DATASET ENTRIES START
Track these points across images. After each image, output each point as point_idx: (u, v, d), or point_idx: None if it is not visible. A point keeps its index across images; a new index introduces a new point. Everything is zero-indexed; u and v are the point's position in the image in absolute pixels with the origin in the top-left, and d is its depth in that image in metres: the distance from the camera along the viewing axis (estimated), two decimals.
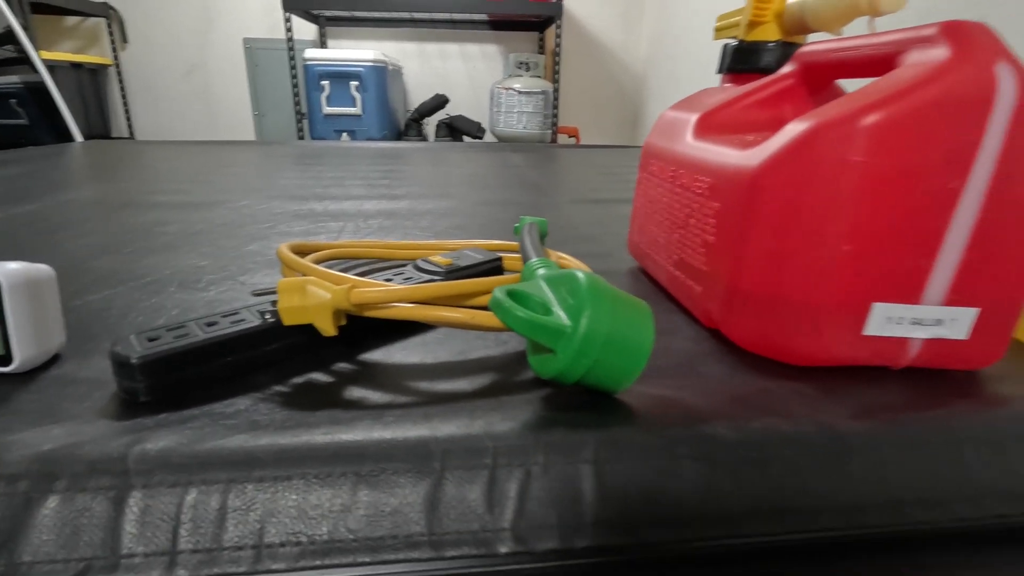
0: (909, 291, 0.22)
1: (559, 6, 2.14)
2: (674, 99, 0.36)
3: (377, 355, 0.25)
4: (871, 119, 0.20)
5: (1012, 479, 0.19)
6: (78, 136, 1.31)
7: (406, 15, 2.39)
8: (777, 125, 0.24)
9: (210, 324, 0.23)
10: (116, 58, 2.48)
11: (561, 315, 0.20)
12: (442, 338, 0.27)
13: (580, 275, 0.20)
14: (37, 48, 1.52)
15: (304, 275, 0.26)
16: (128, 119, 2.57)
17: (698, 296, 0.27)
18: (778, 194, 0.22)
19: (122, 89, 2.53)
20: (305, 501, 0.16)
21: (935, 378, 0.23)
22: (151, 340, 0.21)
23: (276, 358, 0.24)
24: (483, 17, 2.41)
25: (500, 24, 2.51)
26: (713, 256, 0.26)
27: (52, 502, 0.15)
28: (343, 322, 0.24)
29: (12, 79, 1.82)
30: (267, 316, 0.24)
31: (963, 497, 0.18)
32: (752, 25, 0.34)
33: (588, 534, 0.16)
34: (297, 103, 2.31)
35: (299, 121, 2.34)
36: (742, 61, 0.35)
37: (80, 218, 0.50)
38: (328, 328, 0.23)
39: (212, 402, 0.20)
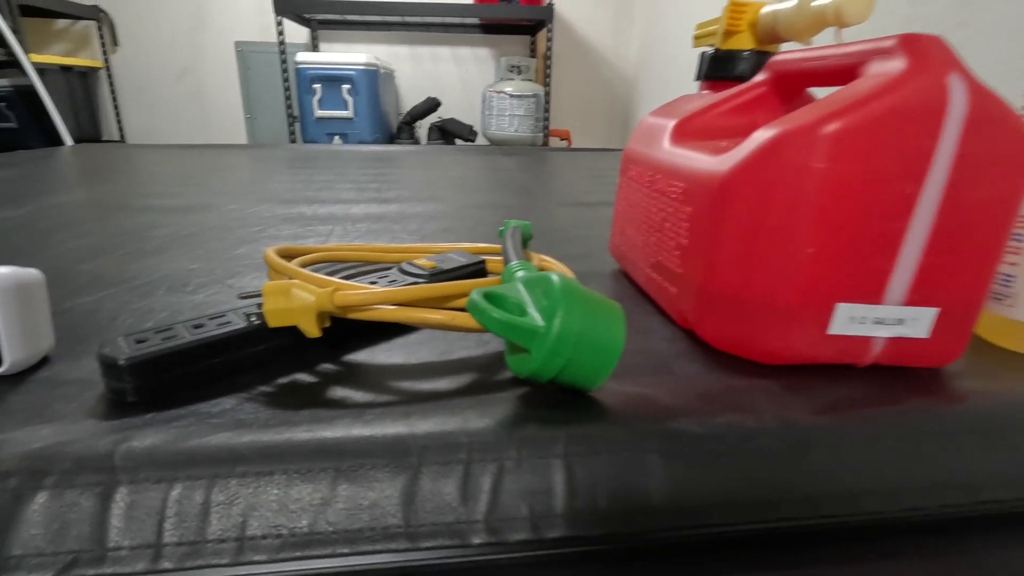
0: (871, 292, 0.23)
1: (550, 10, 2.15)
2: (664, 102, 0.37)
3: (361, 356, 0.26)
4: (831, 128, 0.21)
5: (964, 471, 0.20)
6: (68, 140, 1.31)
7: (398, 19, 2.40)
8: (750, 131, 0.24)
9: (197, 326, 0.24)
10: (107, 61, 2.47)
11: (536, 316, 0.20)
12: (425, 339, 0.27)
13: (554, 277, 0.21)
14: (26, 51, 1.52)
15: (289, 278, 0.27)
16: (119, 122, 2.56)
17: (673, 297, 0.28)
18: (745, 199, 0.23)
19: (113, 92, 2.52)
20: (286, 495, 0.17)
21: (898, 375, 0.24)
22: (139, 342, 0.22)
23: (262, 359, 0.25)
24: (475, 21, 2.42)
25: (492, 28, 2.52)
26: (687, 259, 0.27)
27: (41, 498, 0.16)
28: (327, 324, 0.24)
29: (1, 82, 1.82)
30: (253, 318, 0.24)
31: (916, 488, 0.19)
32: (728, 34, 0.35)
33: (558, 525, 0.17)
34: (289, 106, 2.31)
35: (291, 124, 2.34)
36: (718, 69, 0.36)
37: (70, 222, 0.50)
38: (312, 330, 0.23)
39: (198, 402, 0.21)
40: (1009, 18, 0.79)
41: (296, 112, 2.27)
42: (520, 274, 0.25)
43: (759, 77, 0.32)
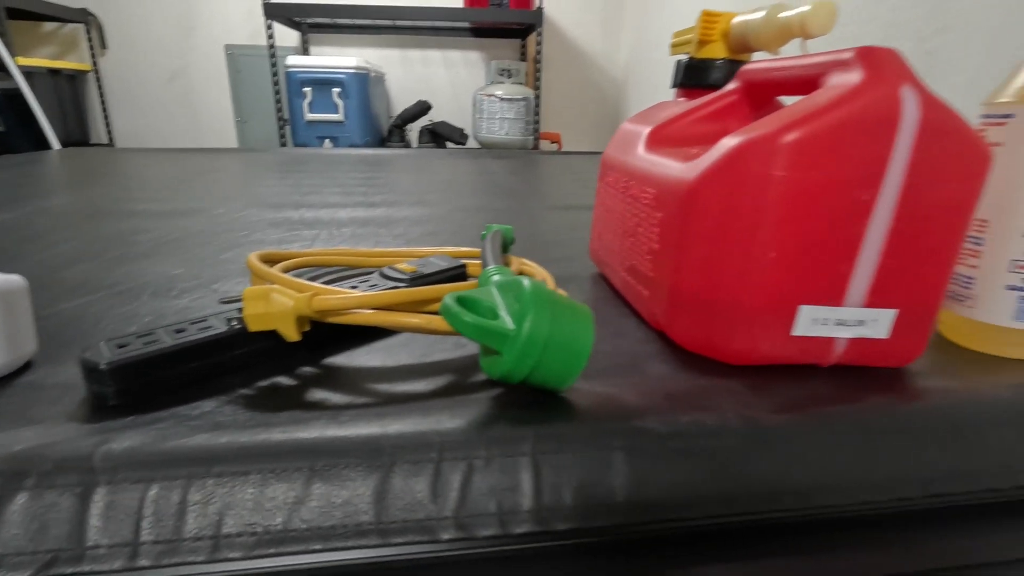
0: (832, 294, 0.24)
1: (539, 14, 2.17)
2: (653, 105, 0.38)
3: (341, 359, 0.26)
4: (791, 137, 0.22)
5: (916, 466, 0.21)
6: (55, 143, 1.31)
7: (388, 22, 2.40)
8: (721, 139, 0.25)
9: (179, 331, 0.24)
10: (95, 64, 2.46)
11: (507, 320, 0.21)
12: (404, 343, 0.28)
13: (525, 282, 0.22)
14: (13, 54, 1.51)
15: (270, 283, 0.27)
16: (108, 126, 2.55)
17: (646, 300, 0.29)
18: (711, 205, 0.24)
19: (101, 95, 2.51)
20: (261, 494, 0.17)
21: (860, 375, 0.25)
22: (120, 347, 0.22)
23: (243, 363, 0.25)
24: (465, 24, 2.43)
25: (482, 31, 2.53)
26: (658, 262, 0.27)
27: (21, 499, 0.16)
28: (307, 328, 0.25)
29: None
30: (234, 323, 0.25)
31: (869, 483, 0.20)
32: (701, 43, 0.36)
33: (525, 521, 0.18)
34: (279, 110, 2.31)
35: (281, 128, 2.34)
36: (692, 77, 0.37)
37: (55, 227, 0.50)
38: (291, 334, 0.24)
39: (179, 405, 0.21)
40: (985, 25, 0.81)
41: (286, 115, 2.27)
42: (495, 278, 0.26)
43: (731, 86, 0.33)
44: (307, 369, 0.25)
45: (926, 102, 0.22)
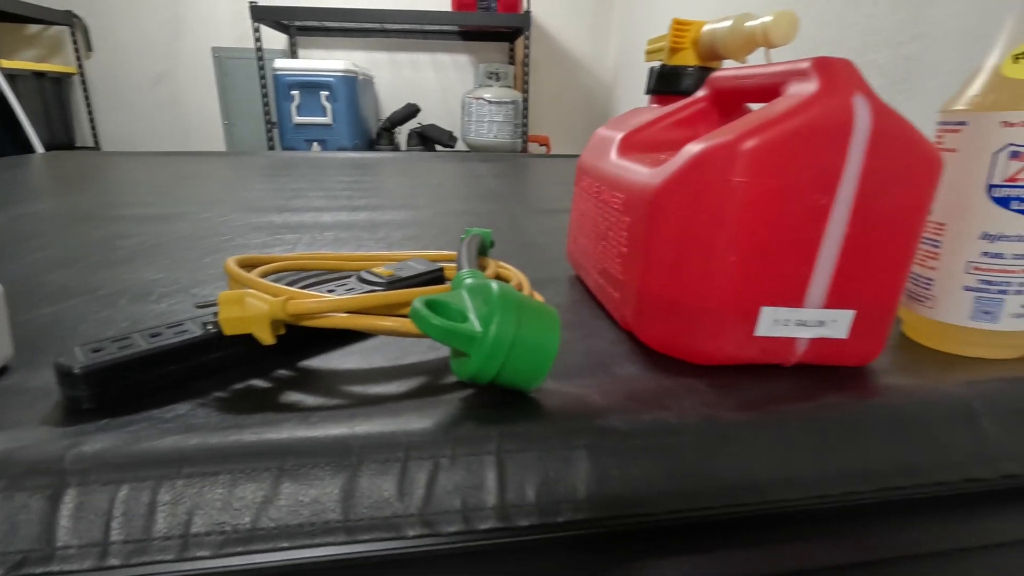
0: (792, 296, 0.25)
1: (527, 17, 2.18)
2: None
3: (316, 362, 0.27)
4: (749, 144, 0.23)
5: (868, 461, 0.21)
6: (38, 147, 1.30)
7: (377, 26, 2.41)
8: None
9: (154, 335, 0.24)
10: (81, 67, 2.44)
11: (475, 322, 0.22)
12: (380, 345, 0.28)
13: (493, 285, 0.22)
14: None
15: (247, 287, 0.27)
16: (93, 129, 2.53)
17: (616, 302, 0.30)
18: (674, 210, 0.25)
19: (87, 98, 2.48)
20: (231, 494, 0.18)
21: (822, 374, 0.26)
22: (95, 351, 0.23)
23: (219, 366, 0.26)
24: (453, 28, 2.44)
25: (470, 34, 2.54)
26: (627, 265, 0.28)
27: None
28: (282, 331, 0.25)
29: None
30: (209, 327, 0.25)
31: (822, 478, 0.21)
32: (673, 50, 0.37)
33: (489, 517, 0.18)
34: (267, 113, 2.30)
35: (269, 131, 2.33)
36: (664, 84, 0.38)
37: (35, 232, 0.50)
38: (266, 337, 0.24)
39: (153, 408, 0.22)
40: (959, 31, 0.83)
41: (274, 118, 2.27)
42: (467, 282, 0.26)
43: (700, 93, 0.34)
44: (283, 372, 0.25)
45: (878, 110, 0.23)
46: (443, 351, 0.28)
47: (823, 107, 0.23)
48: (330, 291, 0.30)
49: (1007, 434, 0.23)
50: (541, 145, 2.54)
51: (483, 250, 0.38)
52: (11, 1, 2.02)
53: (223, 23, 2.46)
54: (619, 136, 0.34)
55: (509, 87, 2.36)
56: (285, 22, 2.35)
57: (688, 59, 0.37)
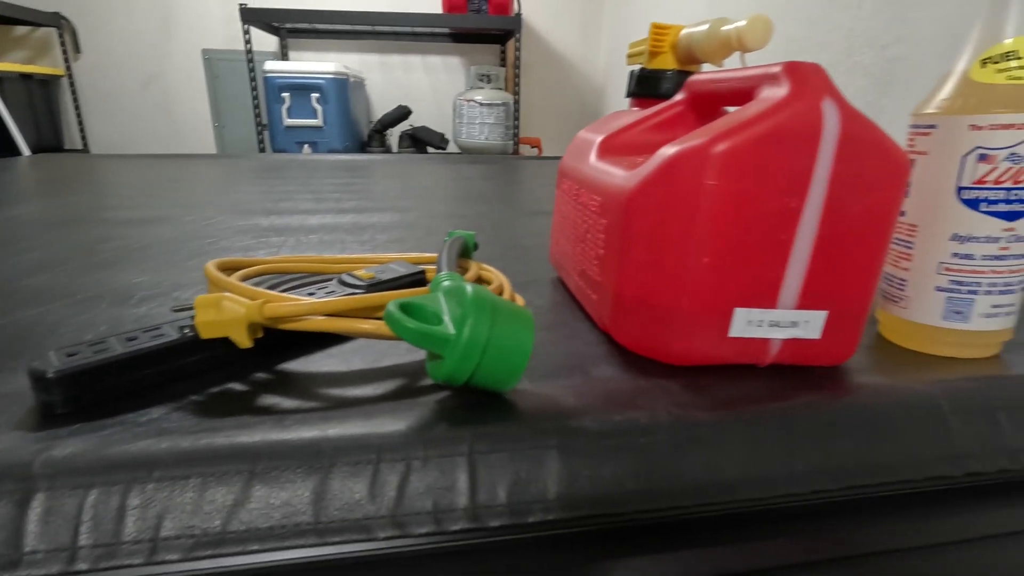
0: (765, 297, 0.25)
1: (518, 20, 2.19)
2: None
3: (295, 364, 0.27)
4: (721, 147, 0.23)
5: (835, 459, 0.22)
6: (25, 150, 1.29)
7: (368, 28, 2.40)
8: None
9: (130, 339, 0.24)
10: (69, 69, 2.42)
11: (449, 324, 0.22)
12: (359, 348, 0.28)
13: (468, 288, 0.23)
14: None
15: (226, 291, 0.28)
16: (82, 131, 2.51)
17: (595, 303, 0.30)
18: (648, 213, 0.25)
19: (75, 100, 2.47)
20: (201, 497, 0.18)
21: (795, 374, 0.26)
22: (70, 355, 0.23)
23: (196, 370, 0.26)
24: (444, 30, 2.44)
25: (461, 37, 2.54)
26: (604, 267, 0.28)
27: None
28: (259, 335, 0.25)
29: None
30: (186, 330, 0.25)
31: (790, 476, 0.21)
32: (652, 55, 0.37)
33: (460, 518, 0.19)
34: (258, 115, 2.29)
35: (260, 133, 2.32)
36: (643, 87, 0.38)
37: (17, 236, 0.50)
38: (243, 340, 0.24)
39: (128, 412, 0.22)
40: (941, 33, 0.84)
41: (265, 121, 2.26)
42: (445, 284, 0.26)
43: (678, 96, 0.34)
44: (261, 375, 0.26)
45: (846, 114, 0.23)
46: (421, 353, 0.28)
47: (793, 111, 0.23)
48: (310, 294, 0.30)
49: (972, 433, 0.23)
50: (533, 147, 2.55)
51: (466, 252, 0.39)
52: None
53: (213, 25, 2.45)
54: (599, 139, 0.34)
55: (500, 89, 2.36)
56: (276, 24, 2.34)
57: (667, 63, 0.37)
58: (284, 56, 2.51)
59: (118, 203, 0.68)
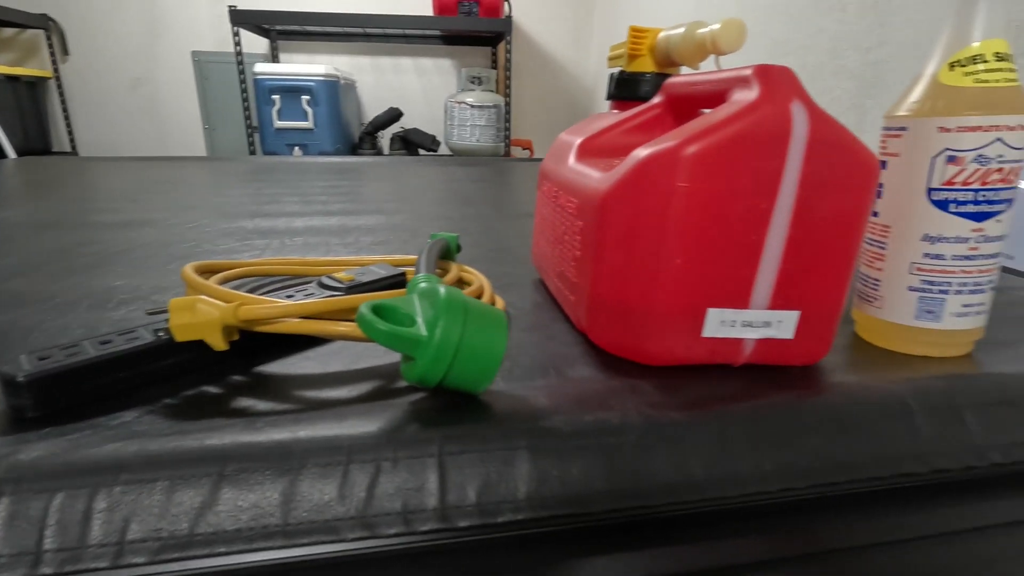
0: (738, 297, 0.25)
1: (509, 22, 2.19)
2: None
3: (272, 367, 0.27)
4: (692, 149, 0.23)
5: (804, 457, 0.22)
6: (11, 152, 1.28)
7: (359, 30, 2.40)
8: None
9: (104, 342, 0.24)
10: (56, 71, 2.40)
11: (421, 326, 0.22)
12: (338, 350, 0.28)
13: (441, 290, 0.23)
14: None
15: (201, 294, 0.27)
16: (71, 134, 2.49)
17: (572, 304, 0.30)
18: (621, 215, 0.25)
19: (63, 103, 2.45)
20: (168, 500, 0.18)
21: (768, 373, 0.26)
22: (41, 359, 0.23)
23: (171, 373, 0.25)
24: (435, 32, 2.44)
25: (452, 39, 2.54)
26: (580, 269, 0.29)
27: None
28: (235, 337, 0.25)
29: None
30: (160, 333, 0.25)
31: (759, 475, 0.21)
32: (631, 57, 0.37)
33: (430, 519, 0.19)
34: (248, 117, 2.29)
35: (250, 135, 2.32)
36: (623, 90, 0.38)
37: None
38: (218, 343, 0.24)
39: (100, 415, 0.21)
40: (923, 37, 0.85)
41: (255, 123, 2.25)
42: (421, 286, 0.27)
43: (656, 99, 0.34)
44: (237, 377, 0.25)
45: (815, 117, 0.23)
46: (399, 356, 0.28)
47: (762, 114, 0.23)
48: (289, 296, 0.30)
49: (940, 430, 0.23)
50: (524, 149, 2.55)
51: (448, 255, 0.39)
52: None
53: (202, 27, 2.44)
54: (578, 141, 0.34)
55: (491, 91, 2.37)
56: (266, 26, 2.33)
57: (646, 66, 0.38)
58: (274, 58, 2.50)
59: (103, 206, 0.67)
DATASET ENTRIES END
PROBLEM TO SOLVE:
Repeat only what lies between the start of the data and the end of the line containing "20: (305, 501, 0.16)", exactly, with pictures left out.

ANSWER TO THIS PROBLEM:
Track these points across images. After each image, output each point as point_idx: (u, v, d), or point_idx: None if it is not visible. A point keeps its index across images; a new index introduces a new point. Everything is zero-indexed; u and v are the point's position in the image in absolute pixels with the origin in the top-left, and d is its depth in that image in metres: the distance from the camera along the viewing axis (estimated), two decimals.
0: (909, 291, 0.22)
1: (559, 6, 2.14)
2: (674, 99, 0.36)
3: (377, 355, 0.25)
4: (871, 119, 0.20)
5: (1012, 479, 0.19)
6: (78, 136, 1.31)
7: (406, 15, 2.39)
8: (777, 125, 0.24)
9: (210, 324, 0.23)
10: (116, 58, 2.48)
11: (561, 315, 0.20)
12: (442, 338, 0.27)
13: (580, 275, 0.20)
14: (37, 48, 1.52)
15: (304, 275, 0.26)
16: (128, 119, 2.57)
17: (698, 296, 0.27)
18: (778, 194, 0.22)
19: (122, 89, 2.53)
20: (305, 501, 0.16)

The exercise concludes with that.